Like I said above, this is a convoluted example. But in the name of completeness, we can see all of this in action, albeit indirectly. If we take the complete code, save it as "test.zig" and run it in ReleaseFast
, we'll get the aforementioned output of 40
:
const std = @import("std");
pub fn main() !void {
var incr = [_]i32{10};
const result: *i32 = &incr[0];
add(result, &incr);
std.debug.print("{d}\n", .{result.*});
}
pub fn add(a: *i32, b: []i32) void {
a.* += b[0];
a.* += b[0];
}
Now if we mark one of both parameters with noalias
and run it again, we'll get 30
:
const std = @import("std");
pub fn main() !void {
var incr = [_]i32{10};
const result: *i32 = &incr[0];
add(result, &incr);
std.debug.print("{d}\n", .{result.*});
}
pub fn add(noalias a: *i32, b: []i32) void {
a.* += b[0];
a.* += b[0];
}
Why is this happening? Because the noalias
hint lets the compiler reorganize the code so that b[0]

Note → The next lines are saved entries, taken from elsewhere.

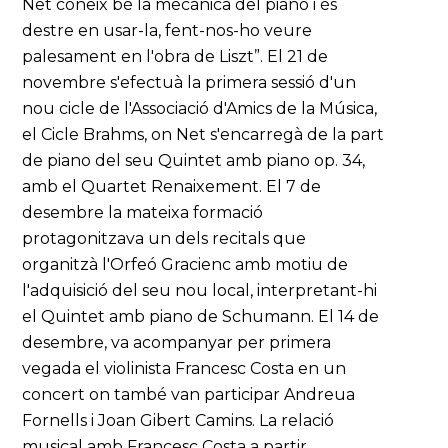
Net coneix bé la mecànica del piano i és
destre en usar-la, fent-nos-ho veure
palesament en l'obra de Liszt”. El 21 de
novembre s'efectuà la primera sessió d'un
nou cicle de l'Associació d'Amics de la Música,
el Cicle Brahms, on Net s'encarregà de la part
de piano del seu Quintet amb piano op. 34,
amb el Quartet Renaixement. El 7 de
desembre la mateixa formació
protagonitzava un dels recitals que
organitzà l'Orfeó Gracienc amb motiu de
l'adquisició del seu nou local, interpretant-hi
el Quintet amb piano de Schumann. El 14 de
desembre, va acompanyar per primera
vegada el violinista Francesc Costa en un
concert on també van participar Andreua
Fornells i Joan Gibert Camins. La relació
musical amb Francesc Costa a partir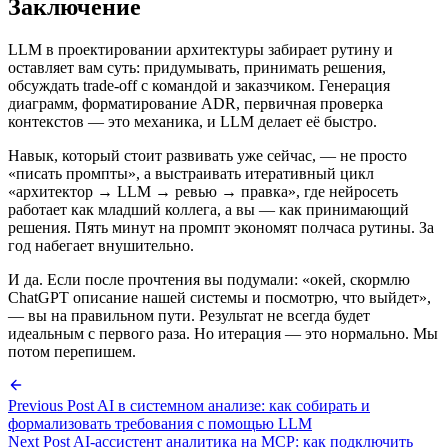
Заключение
LLM в проектировании архитектуры забирает рутину и
оставляет вам суть: придумывать, принимать решения,
обсуждать trade-off с командой и заказчиком. Генерация
диаграмм, форматирование ADR, первичная проверка
контекстов — это механика, и LLM делает её быстро.
Навык, который стоит развивать уже сейчас, — не просто
«писать промпты», а выстраивать итеративный цикл
«архитектор → LLM → ревью → правка», где нейросеть
работает как младший коллега, а вы — как принимающий
решения. Пять минут на промпт экономят полчаса рутины. За
год набегает внушительно.
И да. Если после прочтения вы подумали: «окей, скормлю
ChatGPT описание нашей системы и посмотрю, что выйдет»,
— вы на правильном пути. Результат не всегда будет
идеальным с первого раза. Но итерация — это нормально. Мы
потом перепишем.
Previous Post
AI в системном анализе: как собирать и
формализовать требования с помощью LLM
Next Post
AI-ассистент аналитика на MCP: как подключить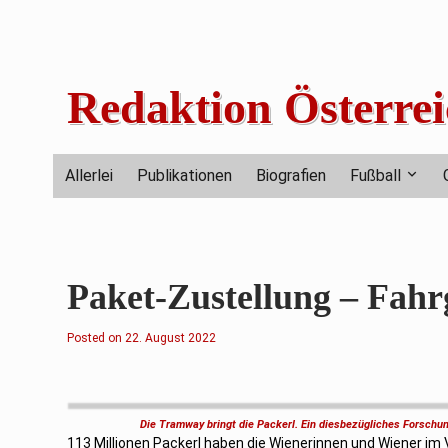
Skip
to
content
Redaktion Österrei
Allerlei
Publikationen
Biografien
Fußball
Paket-Zustellung – Fahr
Posted on
2
22. August 2022
3
.
A
u
g
u
Die Tramway bringt die Packerl. Ein diesbezügliches Forschun
s
113 Millionen Packerl haben die Wienerinnen und Wiener im
t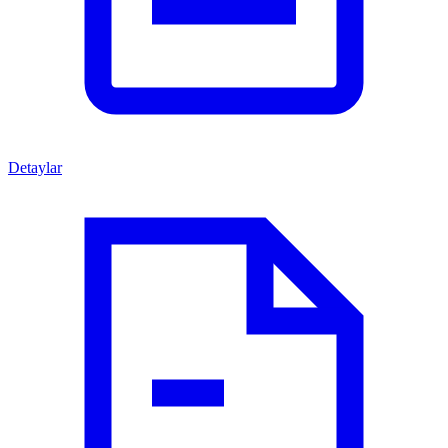
Detaylar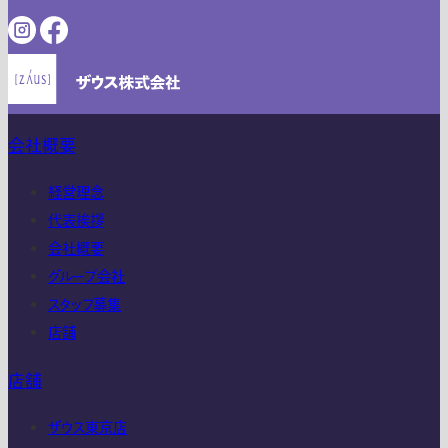
会社概要
経営理念
代表挨拶
会社概要
グループ会社
スタッフ募集
店舗
店舗
ザウス東京店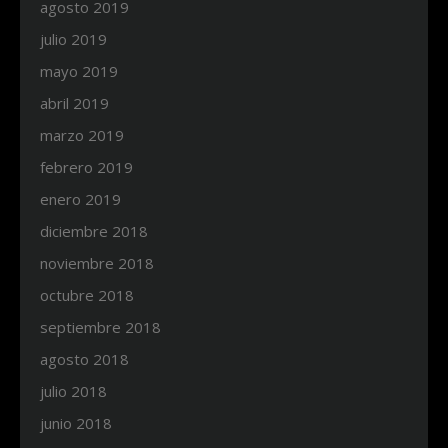
agosto 2019
julio 2019
mayo 2019
abril 2019
marzo 2019
febrero 2019
enero 2019
diciembre 2018
noviembre 2018
octubre 2018
septiembre 2018
agosto 2018
julio 2018
junio 2018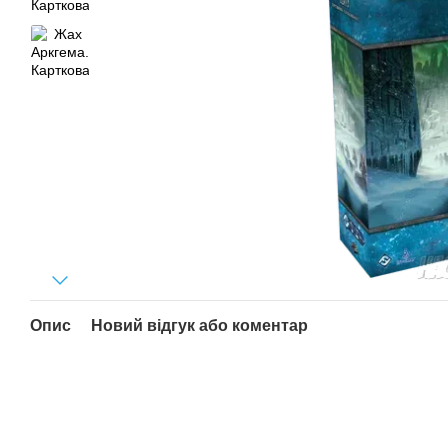
Опис
Новий відгук або коментар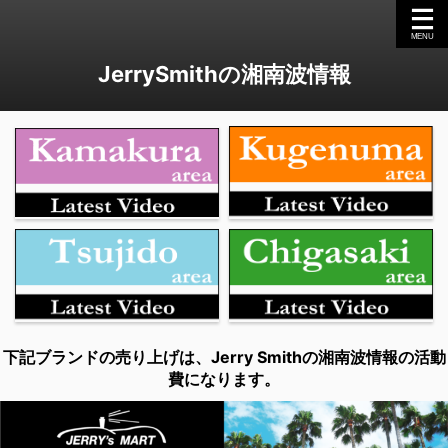
JerrySmithの湘南波情報
下記ブランドの売り上げは、Jerry Smithの湘南波情報の活動
費になります。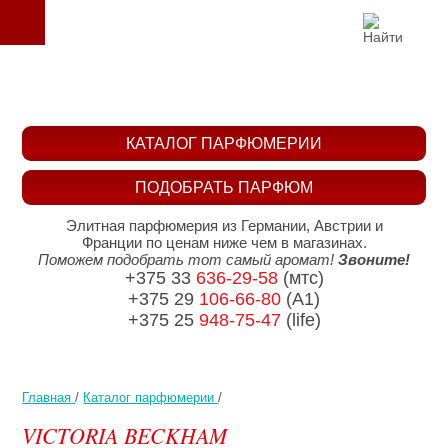
КАТАЛОГ ПАРФЮМЕРИИ
ПОДОБРАТЬ ПАРФЮМ
Элитная парфюмерия из Германии, Австрии и
Франции по ценам ниже чем в магазинах.
Поможем подобрать тот самый аромат!
Звоните!
+375 33
636-29-58
(мтс)
+375 29
106-66-80
(A1)
+375 25
948-75-47
(life)
Главная
/
Каталог парфюмерии
/
VICTORIA BECKHAM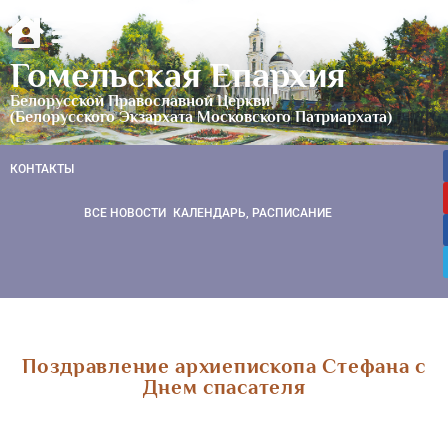
Гомельская Епархия
Белорусской Православной Церкви
(Белорусского Экзархата Московского Патриархата)
КОНТАКТЫ
ВСЕ НОВОСТИ
КАЛЕНДАРЬ, РАСПИСАНИЕ
Поздравление архиепископа Стефана с
Днем спасателя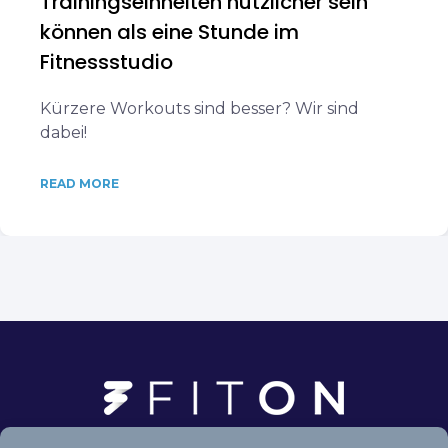
Trainingseinheiten nützlicher sein
können als eine Stunde im
Fitnessstudio
Kürzere Workouts sind besser? Wir sind
dabei!
READ MORE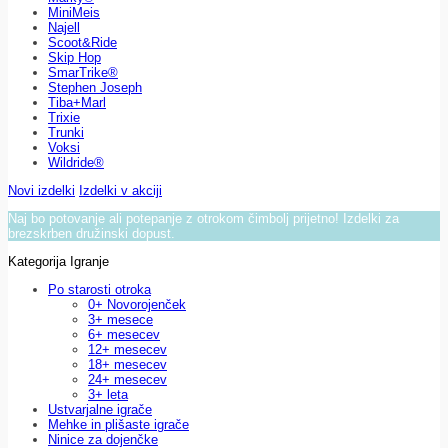
MiniMeis
Najell
Scoot&Ride
Skip Hop
SmarTrike®
Stephen Joseph
Tiba+Marl
Trixie
Trunki
Voksi
Wildride®
Novi izdelki
Izdelki v akciji
Naj bo potovanje ali potepanje z otrokom čimbolj prijetno! Izdelki za
brezskrben družinski dopust.
Kategorija Igranje
Po starosti otroka
0+ Novorojenček
3+ mesece
6+ mesecev
12+ mesecev
18+ mesecev
24+ mesecev
3+ leta
Ustvarjalne igrače
Mehke in plišaste igrače
Ninice za dojenčke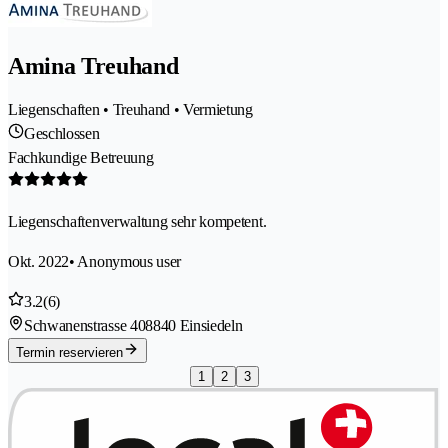
Amina Treuhand
Liegenschaften • Treuhand • Vermietung
Geschlossen
Fachkundige Betreuung
Liegenschaftenverwaltung sehr kompetent.
Okt. 2022
• Anonymous user
3.2
(6)
Schwanenstrasse 40
8840 Einsiedeln
Termin reservieren
1
2
3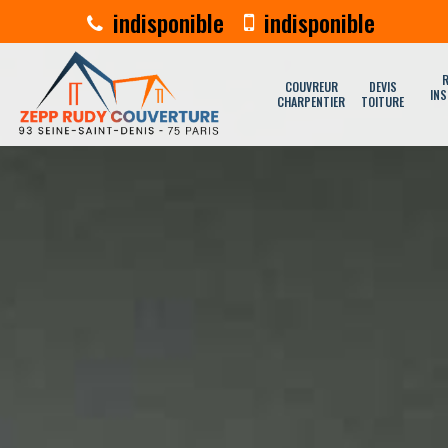
indisponible
indisponible
R
COUVREUR
DEVIS
INS
CHARPENTIER
TOITURE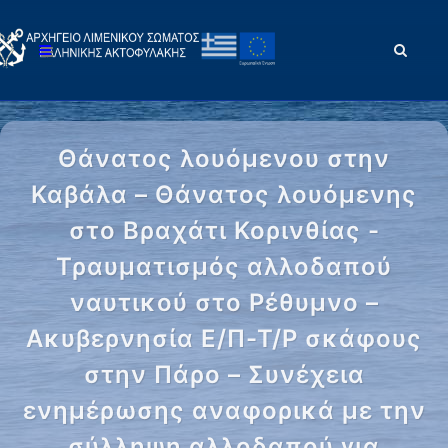
Θάνατος λουόμενου στην
Καβάλα – Θάνατος λουόμενης
στο Βραχάτι Κορινθίας -
Τραυματισμός αλλοδαπού
ναυτικού στο Ρέθυμνο –
Ακυβερνησία Ε/Π-Τ/Ρ σκάφους
στην Πάρο – Συνέχεια
ενημέρωσης αναφορικά με την
σύλληψη αλλοδαπού για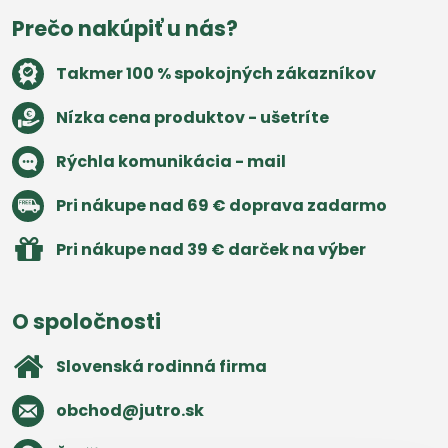
Prečo nakúpiť u nás?
Takmer 100 % spokojných zákazníkov
Nízka cena produktov - ušetríte
Rýchla komunikácia - mail
Pri nákupe nad 69 € doprava zadarmo
Pri nákupe nad 39 € darček na výber
O spoločnosti
Slovenská rodinná firma
obchod​@jutro​.sk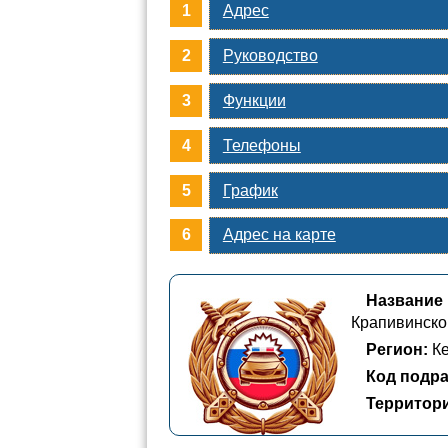
Адрес
Руководство
Функции
Телефоны
График
Адрес на карте
Название
Крапивинско
Регион:
Ке
Код подра
Территор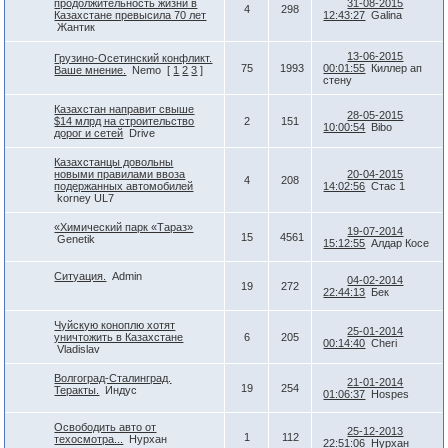
продолжительность жизни в
31-08-2015
4
298
Казахстане превысила 70 лет
12:43:27
Galina
Жантик
13-06-2015
Грузино-Осетинский конфликт.
75
1993
00:01:55
Киллер ап
Ваше мнение.
Nemo
[
1
2
3
]
стену
Казахстан направит свыше
28-05-2015
$14 млрд на строительство
2
151
10:00:54
Bibo
дорог и сетей
Drive
Казахстанцы довольны
новыми правилами ввоза
20-04-2015
4
208
подержанных автомобилей
14:02:56
Стас 1
korney UL7
«Химический парк «Тараз»
19-07-2014
15
4561
Genetik
15:12:55
Алдар Косе
Ситуация.
Admin
04-02-2014
19
272
22:44:13
Бек
Чуйскую коноплю хотят
25-01-2014
уничтожить в Казахстане
6
205
00:14:40
Cheri
Vladislav
Волгоград-Сталинград.
21-01-2014
19
254
Теракты.
Индус
01:06:37
Hospes
Освободить авто от
25-12-2013
1
112
техосмотра...
Нурхан
22:51:06
Нурхан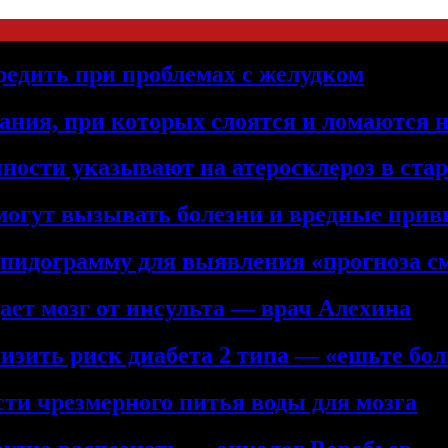
редить при проблемах с желудком
ния, при которых слоятся и ломаются 
ности указывают на атеросклероз в ста
 могут вызывать болезни и вредные при
ипидограмму для выявления «прогноза с
ет мозг от инсульта — врач Алехина
низить риск диабета 2 типа — «ешьте бол
сти чрезмерного питья воды для мозга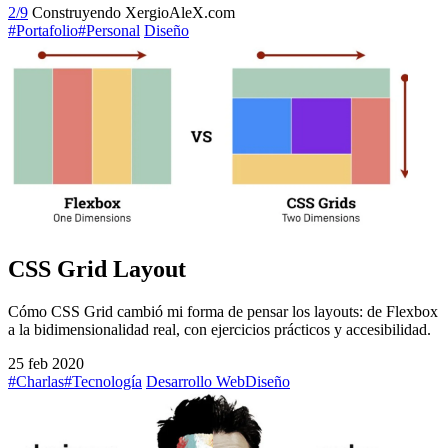
2/9
Construyendo XergioAleX.com
#Portafolio
#Personal
Diseño
CSS Grid Layout
Cómo CSS Grid cambió mi forma de pensar los layouts: de Flexbox
a la bidimensionalidad real, con ejercicios prácticos y accesibilidad.
25 feb 2020
#Charlas
#Tecnología
Desarrollo Web
Diseño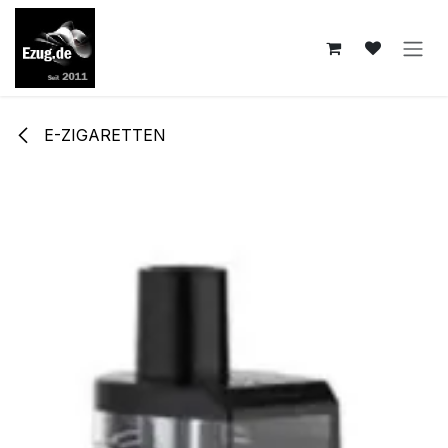
Zum Inhalt springen
E-ZIGARETTEN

is read only once. It's important to note that noalias
doesn't forbid aliasing. The fact that this code runs, despite a
and b[0]
referencing the same memory, proves that. It's merely a promise that we're making to the compiler. To be clear, I've never used noalias
in the past and I'm 99% sure I'll never use it in the future. The only reason I bring it up is to hopefully explain/show how aliasing impacts the compiler.
Conclusion
In most cases, you'll end up using @memcpy
. Thankfully, if it ever gets called with overlapping memory, you'll get a runtime panic (I say thankfully, because a runtime panic is better than an undefined behavior). Still, unless you're copying into newly allocated memory, it's probably worth spending a few seconds to consider whether the source and destination could overlap and, if so, whether std.mem.copyForwards
(or, less likely in my experience std.mem.copyBackwars
) is the correct choice.
Beyond that, for the sake of readability and simplicity aliasing is something worth minimizing. Some guidelines use the word "avoid", but I've settled on merely being more mindful of it (at least for now); maybe now and again I manage to limit the scope where two variables reference the same memory.